*Ausgewählte Passage*:
++++++++

Klaus Barkowsky (Aaron Hilmer in der roten Jacke) und Jutta (Jeanette Hain) stehen im Mittelpunkt der Serie. In St. Pauli mischen auch Noah Tinwa (li.) und Henning Flüsloh mit.

Foto: Prime Video/Susanne Schramke

Klaus Barkowsky gibt es wirklich. Er war in den Achtzigerjahren Lude (Zuhälter) in Hamburg. Die Serie Luden zeichnet seinen Aufstieg zum Kiez-König nach, samt Prostituierten, schnellem Geld und Drogen. Gespielt wird er (hervorragend) von Aaron Hilmer. An seiner Seite ist Jeanette Hain als Jutta.

STANDARD: War Jutta Ihre erste Rolle als Prostituierte?

Hain: In einem meiner ersten Filme, Kleiner König Erich, wurde ich auf einen Mann angesetzt. Aber eine Prostituierte habe ich noch nie gespielt. Hamburg und die Szene in St. Pauli kannte ich bisher gar nicht. Ich bin ja in München groß geworden und dann nach Berlin gegangen.

STANDARD: Was reizte Sie?

Hain: Schon beim Lesen des Drehbuchs ist mir Jutta sehr nahegekommen. Wir sind uns irgendwo begegnet. Ich glaube ja, dass wir Menschen ganz viele Seelenräume in uns haben, die wir noch nicht betreten haben. Das passiert mir oft: Wenn ich eine Rolle annehme, dann öffnet sich eine Tür in mir und dann sehe ich etwas, was mich in meinen eigenen Grundfesten zutiefst bewegt.

STANDARD: Was war das bei Jutta, einer drogenabhängigen Frau, die sich ihr halbes Leben prostituiert?

Hain: Jutta ist eine Frau, die seit Jahrzehnten allein ist. Das kenne ich, auch wenn ich einen Sohn und eine Tochter habe. Ich lebe auch seit 30 Jahren allein. Mich hat Juttas Entscheidung, bei niemand anderem in den Gardinen zu hängen, um es salopp zu formulieren, gefallen. Und sie ist auf der Suche, auf der wir alle sind: nach Freundschaft, Geborgenheit, Familie, einem Ort, wo wir etwas zählen.

STANDARD: Andererseits ist Jutta sehr hart zu den jungen Prostituierten.

Hain: Diese Widersprüchlichkeit fand ich interessant. Sie verkörpert Hoffnung und Hoffnungslosigkeit zugleich. Sie ist sehr bei sich und weiß seit Jahrzehnten, wie es im Geschäft läuft. Und sie ist gefangen in ihrer Heroinabhängigkeit und hat sich damit arrangiert.

++++++++

*Bereitgestellte Datensätze*:
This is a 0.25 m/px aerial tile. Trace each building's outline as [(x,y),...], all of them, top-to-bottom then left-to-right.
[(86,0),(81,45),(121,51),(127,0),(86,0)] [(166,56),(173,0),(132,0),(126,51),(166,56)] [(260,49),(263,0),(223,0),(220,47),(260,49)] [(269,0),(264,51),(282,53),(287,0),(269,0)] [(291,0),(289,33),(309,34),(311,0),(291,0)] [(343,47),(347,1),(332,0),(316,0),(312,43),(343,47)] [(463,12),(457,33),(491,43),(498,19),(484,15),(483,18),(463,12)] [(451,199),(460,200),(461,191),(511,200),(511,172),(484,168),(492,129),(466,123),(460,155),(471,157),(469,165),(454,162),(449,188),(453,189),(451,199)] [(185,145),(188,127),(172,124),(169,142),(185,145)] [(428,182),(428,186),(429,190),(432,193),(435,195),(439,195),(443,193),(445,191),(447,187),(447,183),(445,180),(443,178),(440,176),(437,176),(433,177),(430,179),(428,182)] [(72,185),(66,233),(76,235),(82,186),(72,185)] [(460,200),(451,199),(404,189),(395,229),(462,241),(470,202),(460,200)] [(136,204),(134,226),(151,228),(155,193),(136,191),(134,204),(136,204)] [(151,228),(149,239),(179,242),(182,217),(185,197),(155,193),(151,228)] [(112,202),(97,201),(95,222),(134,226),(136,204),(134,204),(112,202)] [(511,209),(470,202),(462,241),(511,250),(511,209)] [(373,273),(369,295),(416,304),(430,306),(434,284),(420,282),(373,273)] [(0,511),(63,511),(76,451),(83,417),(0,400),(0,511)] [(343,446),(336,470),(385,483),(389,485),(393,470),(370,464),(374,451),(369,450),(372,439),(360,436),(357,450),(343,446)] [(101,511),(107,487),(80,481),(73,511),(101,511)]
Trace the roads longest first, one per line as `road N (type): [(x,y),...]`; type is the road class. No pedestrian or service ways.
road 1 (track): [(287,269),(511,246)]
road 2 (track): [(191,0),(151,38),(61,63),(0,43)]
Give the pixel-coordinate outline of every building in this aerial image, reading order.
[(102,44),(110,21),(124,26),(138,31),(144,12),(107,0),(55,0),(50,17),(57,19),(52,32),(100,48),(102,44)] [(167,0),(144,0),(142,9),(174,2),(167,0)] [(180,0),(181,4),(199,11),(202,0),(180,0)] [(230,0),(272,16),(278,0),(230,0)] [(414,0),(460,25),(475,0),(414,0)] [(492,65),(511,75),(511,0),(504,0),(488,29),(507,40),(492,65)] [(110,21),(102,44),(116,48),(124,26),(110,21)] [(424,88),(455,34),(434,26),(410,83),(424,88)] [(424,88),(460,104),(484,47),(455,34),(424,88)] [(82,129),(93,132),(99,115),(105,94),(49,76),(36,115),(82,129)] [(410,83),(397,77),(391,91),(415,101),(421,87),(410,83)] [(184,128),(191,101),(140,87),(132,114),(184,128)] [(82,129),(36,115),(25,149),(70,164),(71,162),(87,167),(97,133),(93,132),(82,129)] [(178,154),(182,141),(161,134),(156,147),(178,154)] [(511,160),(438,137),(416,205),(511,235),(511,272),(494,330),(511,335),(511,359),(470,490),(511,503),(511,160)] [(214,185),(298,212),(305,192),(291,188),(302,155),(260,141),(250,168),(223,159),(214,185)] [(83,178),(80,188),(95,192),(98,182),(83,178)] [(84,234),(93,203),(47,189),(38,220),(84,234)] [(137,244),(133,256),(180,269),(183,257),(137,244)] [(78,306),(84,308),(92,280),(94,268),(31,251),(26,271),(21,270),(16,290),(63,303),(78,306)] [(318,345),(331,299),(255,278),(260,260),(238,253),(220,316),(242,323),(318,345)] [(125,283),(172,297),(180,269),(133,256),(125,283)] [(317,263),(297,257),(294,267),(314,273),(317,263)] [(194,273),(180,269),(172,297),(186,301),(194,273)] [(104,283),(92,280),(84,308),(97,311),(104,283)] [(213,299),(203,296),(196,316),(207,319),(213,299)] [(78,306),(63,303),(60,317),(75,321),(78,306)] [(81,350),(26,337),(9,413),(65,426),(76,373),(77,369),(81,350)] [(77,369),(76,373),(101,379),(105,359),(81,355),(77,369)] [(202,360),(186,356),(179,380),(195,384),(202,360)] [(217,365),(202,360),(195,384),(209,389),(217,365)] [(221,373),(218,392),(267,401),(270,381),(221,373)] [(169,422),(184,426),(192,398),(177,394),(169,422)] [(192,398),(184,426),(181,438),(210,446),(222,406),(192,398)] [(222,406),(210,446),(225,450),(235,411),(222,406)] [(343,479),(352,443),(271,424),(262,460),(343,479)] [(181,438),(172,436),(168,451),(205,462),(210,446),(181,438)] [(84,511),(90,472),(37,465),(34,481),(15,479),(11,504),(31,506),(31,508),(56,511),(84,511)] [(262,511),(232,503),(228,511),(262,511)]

++++++++

*Anforderungen*:
a) Beantworte zum Interview über die Serie Luden diese Fragen:
(i) Wer spielt Klaus Barkowsky?
(ii) In welcher Stadt ist Jeanette Hain groß geworden?
(iii) Seit wie vielen Jahren lebt Jeanette Hain allein?
b) Überarbeite im Interview über die Serie Luden den Abschnitt, der mit „STANDARD: War Jutta“ einsetzt und mit „Grundfesten zutiefst bewegt.“ schließt. Ersetze darin „Drehbuchs“ durch „Skripts“.

*Ergebnisse je Aufgabe*:
a)
(i) Aaron Hilmer
(ii) In München
(iii) Seit 30 Jahren

b)
STANDARD: War Jutta Ihre erste Rolle als Prostituierte?

Hain: In einem meiner ersten Filme, Kleiner König Erich, wurde ich auf einen Mann angesetzt. Aber eine Prostituierte habe ich noch nie gespielt. Hamburg und die Szene in St. Pauli kannte ich bisher gar nicht. Ich bin ja in München groß geworden und dann nach Berlin gegangen.

STANDARD: Was reizte Sie?

Hain: Schon beim Lesen des Skripts ist mir Jutta sehr nahegekommen. Wir sind uns irgendwo begegnet. Ich glaube ja, dass wir Menschen ganz viele Seelenräume in uns haben, die wir noch nicht betreten haben. Das passiert mir oft: Wenn ich eine Rolle annehme, dann öffnet sich eine Tür in mir und dann sehe ich etwas, was mich in meinen eigenen Grundfesten zutiefst bewegt.